Pria 26 tahun ini bilang, perubahan suhu atau cuaca yang kerap tak menentu sehingga merepotkan. Misalnya, saat musim hujan, air hujan membawa kandungan asam. Ketika air hujan dengan derajat keasaman cukup tinggi itu jatuh ke kolam lele, tingkat keasaman alias pH air pun akan berubah. "Standar keasaman pH air untuk kolam lele itu harus 6 - 8, tapi saat hujan turun, pH-nya bisa turun ke level 5. Ini bisa mengakibatkan kematian pada lele," bebernya.
Kendala lainnya, yaitu karakter pembudidaya. Menurut Fauzan, tidak semua petani punya perhatian khusus pada lele yang dipeliharanya. Perlu diketahui ia tidak lah bekerja sendiri. Dia mengajak kerja sama 30 orang pembudidaya dari Jakarta dan Bogor. "Tentu menjadi masalah jika harus menjaga kualitas kesemuanya dimana setiap pembudidaya punya karakter berbeda. Ini tantangan bagi saya, mengubah petani menjadi pebudidaya yang memiliki rasa kasih sayang terhadap lele sebagai makhluk hidup," ucapnya.
Kini, dalam sebulan, Sylva Farm bisa memproduksi 600.000 ekor bibit lele. Harga bibit ditentukan berdasar ukuran. Misal, bibit berukuran 5-6 centimeter (cm) dibanderol Rp 160 per bibit. Sementara, bibit ukuran 7-8 cm dijual Rp 200 per bibit. Tak hanya itu, saban hari, Fauzan juga memproduksi 3- 4 kuintal lele berukuran siap konsumsi seharga Rp 17.000 per kilogram. Jadi, saban bulan, dia bisa mengantongi omzet sekitar Rp 200 juta.
Pelanggannya tak hanya tersebar di wilayah Indonesia, tapi juga dari Bangladesh dan Malaysia. Di tahun 2009 saja, Fauzan telah menghasilkan omzet ratusan juta rupiah dari budidaya lele. Bisnis lelenya terbilang lancar karena kebutuhan pasar yang tinggi. Lewat pola kemitraan, ia mencoba membantu secara aspek sosial dan berhasil. Dibawah binaan Fauzan, para pembudidaya lele jadi lebih bersemangat serta lebih mudah menjual panennya.

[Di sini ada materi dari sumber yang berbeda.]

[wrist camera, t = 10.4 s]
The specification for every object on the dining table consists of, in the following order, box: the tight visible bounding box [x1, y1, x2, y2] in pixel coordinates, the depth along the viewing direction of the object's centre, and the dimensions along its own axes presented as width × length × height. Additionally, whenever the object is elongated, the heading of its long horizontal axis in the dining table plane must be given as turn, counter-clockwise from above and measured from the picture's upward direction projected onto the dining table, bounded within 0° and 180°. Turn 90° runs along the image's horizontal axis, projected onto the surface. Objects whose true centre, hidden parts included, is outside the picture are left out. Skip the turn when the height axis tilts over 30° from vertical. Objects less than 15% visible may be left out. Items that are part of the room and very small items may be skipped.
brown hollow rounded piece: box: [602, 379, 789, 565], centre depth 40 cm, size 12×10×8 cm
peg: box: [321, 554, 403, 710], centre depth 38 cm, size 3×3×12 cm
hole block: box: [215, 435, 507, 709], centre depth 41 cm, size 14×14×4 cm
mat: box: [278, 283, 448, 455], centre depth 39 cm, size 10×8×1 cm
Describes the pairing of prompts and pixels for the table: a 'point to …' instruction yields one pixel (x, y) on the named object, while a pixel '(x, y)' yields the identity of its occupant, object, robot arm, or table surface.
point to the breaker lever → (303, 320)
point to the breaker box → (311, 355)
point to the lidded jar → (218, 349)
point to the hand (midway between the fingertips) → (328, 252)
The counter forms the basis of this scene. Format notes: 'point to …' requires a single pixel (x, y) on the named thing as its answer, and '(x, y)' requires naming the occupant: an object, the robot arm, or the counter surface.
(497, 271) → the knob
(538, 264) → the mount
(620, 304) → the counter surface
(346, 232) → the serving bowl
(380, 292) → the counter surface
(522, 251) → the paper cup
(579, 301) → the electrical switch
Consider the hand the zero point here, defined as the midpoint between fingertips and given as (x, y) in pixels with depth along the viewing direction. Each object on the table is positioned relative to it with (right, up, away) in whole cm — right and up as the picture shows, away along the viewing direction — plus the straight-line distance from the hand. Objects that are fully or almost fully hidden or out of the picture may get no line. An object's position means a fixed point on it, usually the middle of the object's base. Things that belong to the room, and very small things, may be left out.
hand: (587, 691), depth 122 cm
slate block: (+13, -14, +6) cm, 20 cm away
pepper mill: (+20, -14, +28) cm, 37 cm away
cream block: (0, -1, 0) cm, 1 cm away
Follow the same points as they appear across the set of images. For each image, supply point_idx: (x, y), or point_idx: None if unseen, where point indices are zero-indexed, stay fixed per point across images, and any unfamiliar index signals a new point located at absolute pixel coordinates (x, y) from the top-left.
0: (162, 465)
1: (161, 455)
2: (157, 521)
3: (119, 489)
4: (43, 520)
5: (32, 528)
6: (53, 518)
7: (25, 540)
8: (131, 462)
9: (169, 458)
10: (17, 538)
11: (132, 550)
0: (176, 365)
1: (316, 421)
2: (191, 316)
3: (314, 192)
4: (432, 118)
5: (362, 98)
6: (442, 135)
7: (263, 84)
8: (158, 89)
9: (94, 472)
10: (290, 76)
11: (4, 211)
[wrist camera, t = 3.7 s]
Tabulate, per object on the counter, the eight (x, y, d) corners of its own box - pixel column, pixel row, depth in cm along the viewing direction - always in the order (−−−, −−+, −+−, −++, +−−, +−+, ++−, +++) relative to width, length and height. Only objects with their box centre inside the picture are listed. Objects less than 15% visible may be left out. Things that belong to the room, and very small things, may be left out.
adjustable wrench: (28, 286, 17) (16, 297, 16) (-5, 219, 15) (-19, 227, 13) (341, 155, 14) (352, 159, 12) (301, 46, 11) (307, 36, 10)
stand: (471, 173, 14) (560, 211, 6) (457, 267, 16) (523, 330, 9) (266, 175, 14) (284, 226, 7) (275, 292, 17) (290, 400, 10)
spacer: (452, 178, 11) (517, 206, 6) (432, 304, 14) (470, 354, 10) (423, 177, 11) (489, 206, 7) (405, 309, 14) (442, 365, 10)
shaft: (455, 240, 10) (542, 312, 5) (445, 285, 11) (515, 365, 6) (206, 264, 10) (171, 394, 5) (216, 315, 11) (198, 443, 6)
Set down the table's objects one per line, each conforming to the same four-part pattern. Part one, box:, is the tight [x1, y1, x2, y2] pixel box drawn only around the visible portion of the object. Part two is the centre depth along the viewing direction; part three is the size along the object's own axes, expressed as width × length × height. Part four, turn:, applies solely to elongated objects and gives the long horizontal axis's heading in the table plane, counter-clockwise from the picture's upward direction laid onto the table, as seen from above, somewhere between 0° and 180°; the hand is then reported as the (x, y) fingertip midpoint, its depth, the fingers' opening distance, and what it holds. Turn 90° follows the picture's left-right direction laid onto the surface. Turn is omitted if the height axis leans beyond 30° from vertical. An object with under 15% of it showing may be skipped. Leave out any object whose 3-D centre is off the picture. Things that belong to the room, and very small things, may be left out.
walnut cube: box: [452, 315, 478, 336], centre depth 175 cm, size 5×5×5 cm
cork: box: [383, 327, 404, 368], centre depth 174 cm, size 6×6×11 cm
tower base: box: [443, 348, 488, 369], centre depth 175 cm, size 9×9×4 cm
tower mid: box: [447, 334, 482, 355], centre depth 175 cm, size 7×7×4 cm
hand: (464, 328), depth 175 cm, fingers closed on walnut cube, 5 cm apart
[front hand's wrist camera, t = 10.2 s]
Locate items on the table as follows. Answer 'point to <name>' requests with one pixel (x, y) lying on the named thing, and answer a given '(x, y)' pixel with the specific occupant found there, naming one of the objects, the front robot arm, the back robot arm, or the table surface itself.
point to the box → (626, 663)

Ia yang melek teknologi lebih memahami cara terbaik untuk memasarkan lele hasil produksi mitra. Fauzan menjelaskan, sebelum menjadi pembudidaya lele, mitra binaan adalah mereka para petani palawija. "Saya senang bisa berbagi pada mereka," tuturnya. Hingga saat ini, Fauzan rajin melakukan pendampingan usaha kepada para petani binaannya itu. Belakangan ini, ia menyosialisasikan penggunaan teknologi bioflok yang selama ini lebih populer untuk budidaya udang.
Bicara tentang ekspansi ia telah memikirkan banyak hal termasuk mencoba meningkatkan hasi produksi lelenya. Ke depan, ia telah merencanakan produksi lelenya, termasuk milik mitra binaan bisa mencapai lima hingga 10 ton per hari. Bila produksi lele sudah berhasil digenjot dalam jumlah itu, Fauzan berniat ekspansi olahan produk lele. Salah satu komoditas olahan lele yang kini diliriknya adalah sarden lele.
Ia tertarik lantaran produk olahan lele belum pernah ada di pasaran Indonesia. Sementara permintaan dari luar negeri justru cukup tinggi, tinggal menunggu realisasi saja. "Kami sudah punya peminat di Taiwan," ucapnya. Rencana ini akan dimatangkan hingga terealisasi dalam waktu dua hingga tiga tahun mendatang. Untuk mendukung rencana ekspansinya itu, Fauzan pun gencar menggandeng petani sebagai mitra binaan. "Saya mau fokuskan produksi di Bogor, sementara Jakarta pemasaran," ujarnya.